WTO chief Pascal Lamy

GENEVA - Global free trade talks, billed as a once-in-a-generation chance to boost growth and ease poverty, collapsed today after nearly five years of haggling and resurrecting them could take years.

The decision to halt the World Trade Organisation's (WTO) Doha round came after trading powers failed in a last-ditch
bid to overcome differences on reforming world farm trade, which lies at the heart of the round.

"Faced with this persistent impasse, I believe that the only course of action I can recommend is to suspend the negotiations across the board," WTO chief Pascal Lamy told the 149-state body.

Acknowledging suspension could turn into the effective death of the free trade negotiations, Lamy said it was up to WTO members to decide when they were ready to resume and that this could take "not a little bit of time."

The round, launched in the Qatari capital in 2001, stumbled from the start over how far rich nations would go to dismantle their huge farm subsidies and open up their markets.

Indian trade minister Kamal Nath, when asked how long the suspension could last, said: "Anywhere from months to years."

"The round is not dead. I would say that it is definitely between intensive care and the crematorium," he said.

Fourteen hours of talks on Sunday between the so-called G6 -- the United States, the European Union, Brazil, Australia, Japan and India -- yielded no breakthrough despite a threat from Lamy to call a halt without progress.

The European Union, Japan, Brazil and India suggested the blame lay with the United States. The EU and India said Washington had been demanding too high a price for cutting into the some $20 billion it spends annually on farm subsidies.

Accusing the United States of "stone-walling," EU Trade Commissioner Peter Mandelson said: "Surely the richest and strongest nation in the world, with the highest standards of living, can afford to give as well as take."

But the United States was adamant neither the EU nor India had been prepared to offer the sort of access to their markets that Washington needs to make a deal on subsidies worthwhile.

It has said all along it preferred no deal to one that brought it no new business.

"Unfortunately as we went through the layers of loopholes ... we discovered that a couple of our trading partners were more interested in loopholes than they were in market access," said US Trade Representative Susan Schwab.

Lamy warned that a "failure (of the round) would send out a strong negative signal for the future of the world economy and the danger of a resurgence of protectionism."

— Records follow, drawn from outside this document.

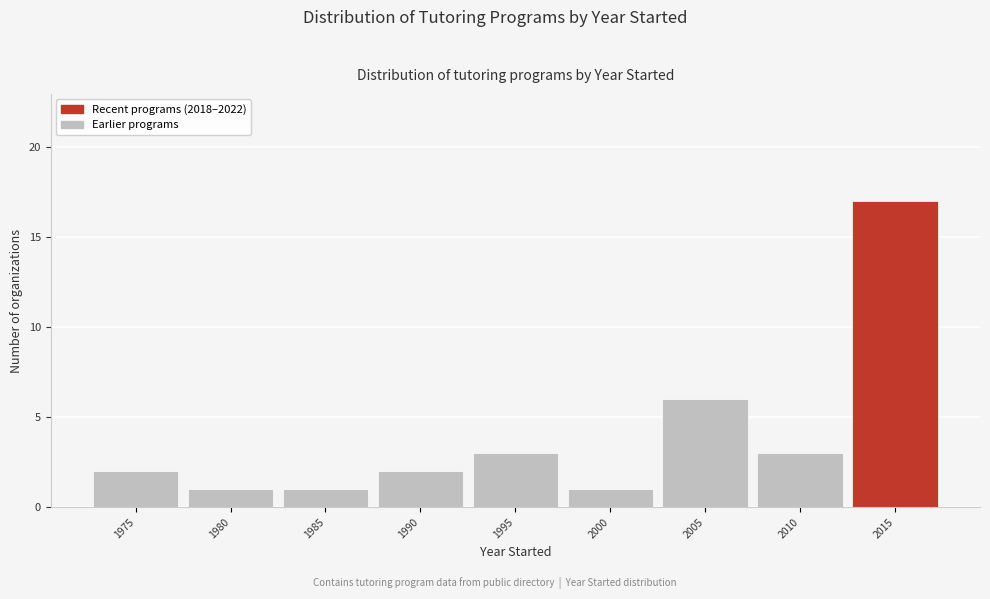

Reading left to right, transcribe all the data shown in this chart.

2	1	1	2	3	1	6	3	17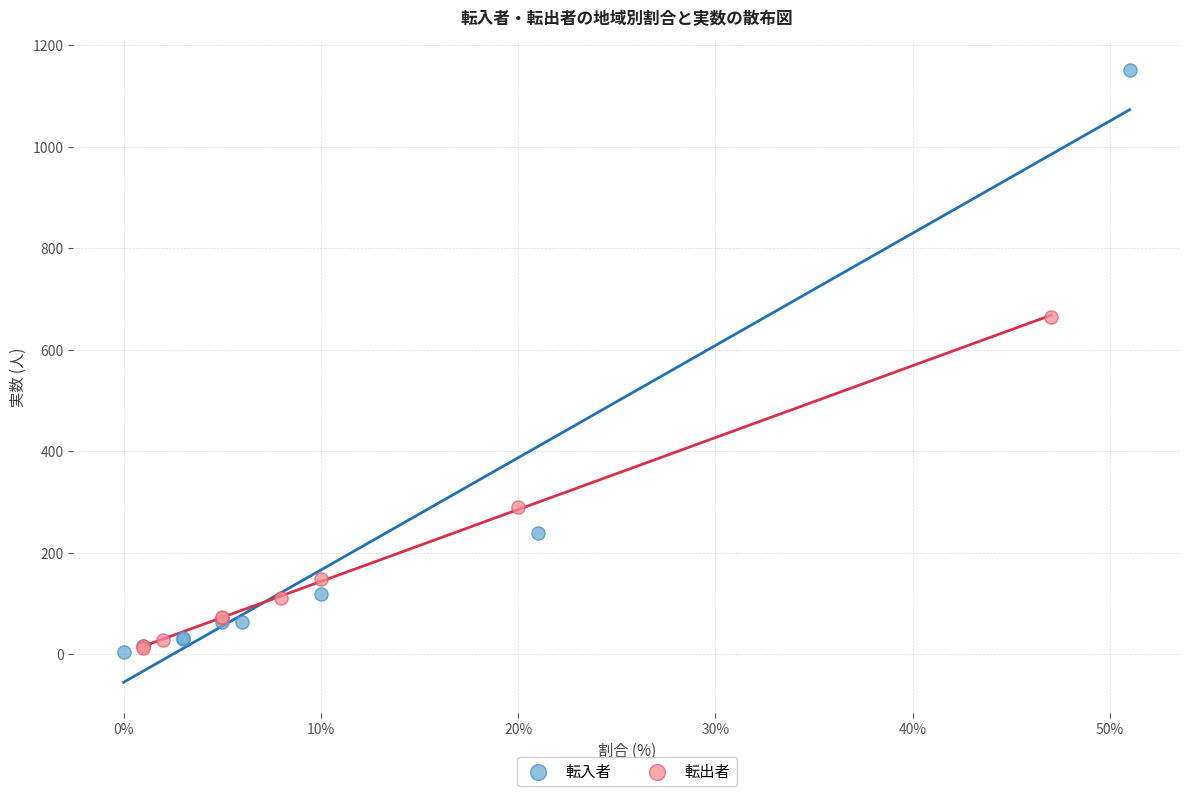

Which series has the widest spread of Y values?

転入者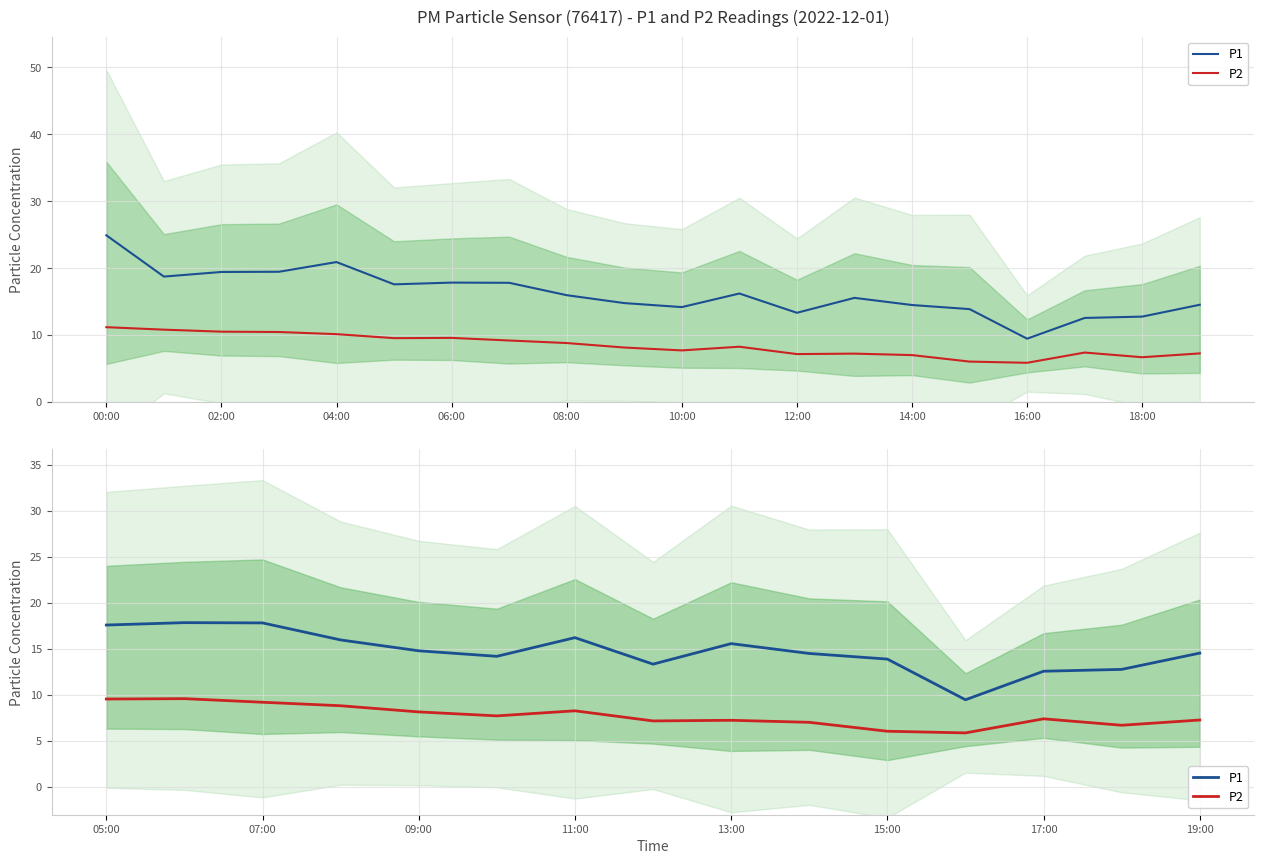

Which has a higher value, 06:00 or 04:00?

04:00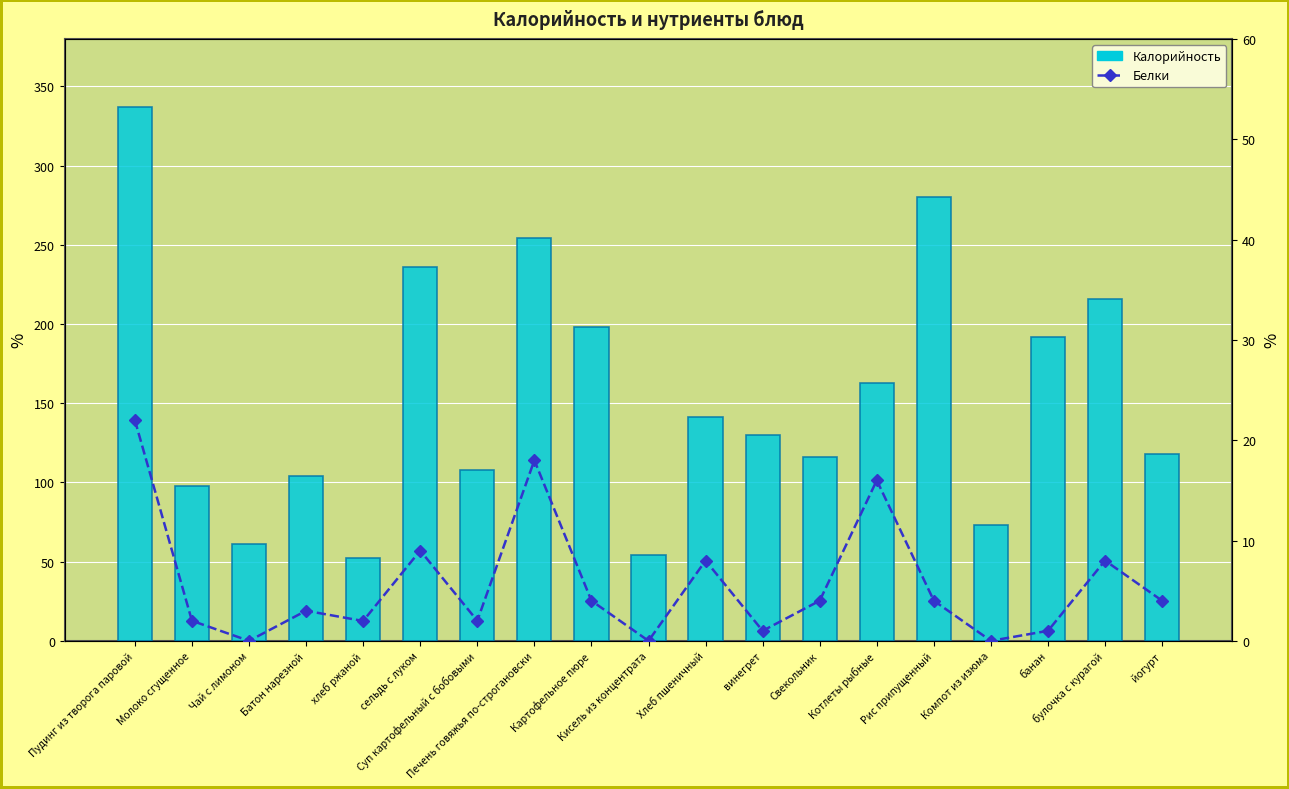

Count the number of categories in the chart.

19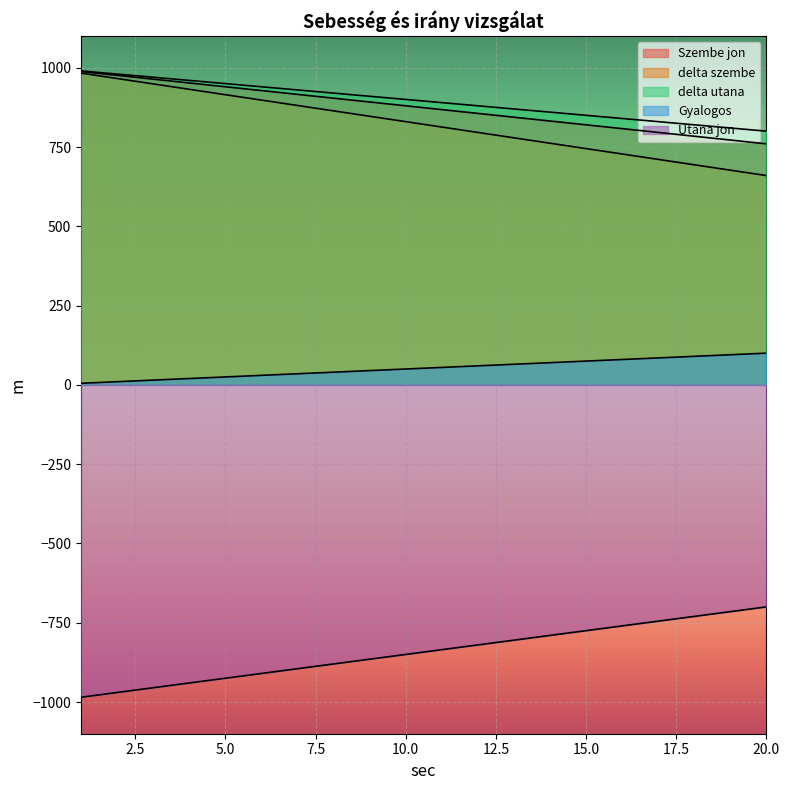

Between 14 and 15, which is larger?

14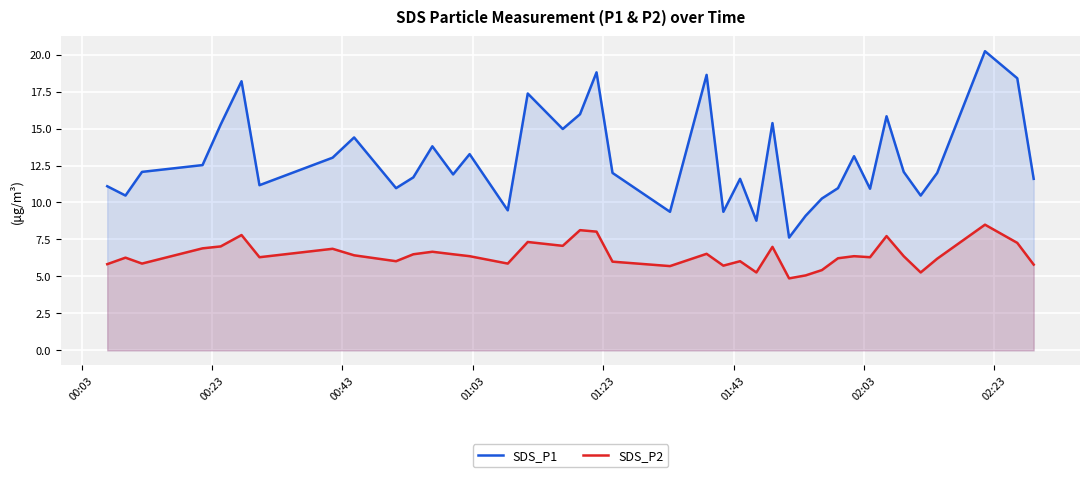

What is the lowest value of the SDS_P2 series?

4.9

Despite the debacle, all members of the G6 said they remained committed to the multilateral trading system and to completing the Doha round, even if they could not say how or when the negotiations could be revived.

The crisis recalled a similar breakdown in 1990 during the previous round of free trade negotiations -- the Uruguay Round. That round, launched in 1986, was only finished in 1993.

The Doha round's suspension could speed up bilateral and regional trade deals. The EU has said its priority is Doha but it plans other, more focused deals especially in Asia where the United States has been active.

The WTO had been hoping to complete negotiations on the Doha round, which also includes complex issues such as services and anti-dumping rules, by the end of the year.

But the setback in Geneva left it bereft of a target date and with a host of potentially complicating international events on the horizon, including several elections and expiry next year of US presidential powers to negotiate trade deals.

Brazil's foreign minister said it was important for talks to resume as soon as possible and that progress made so far, including a pledge by the EU to end farm export subsidies, not be removed from the negotiating table.

"The silver lining is that all those who spoke continue to be committed (to the round)," said Celso Amorim. "

Some diplomats expressed surprise that the United States had not made even a cosmetic move to cut it subsidies, saying that this could have put more heat on the EU.

Industrial tariffs, where Brazil and other big developing countries are under pressure, were not even discussed on Sunday.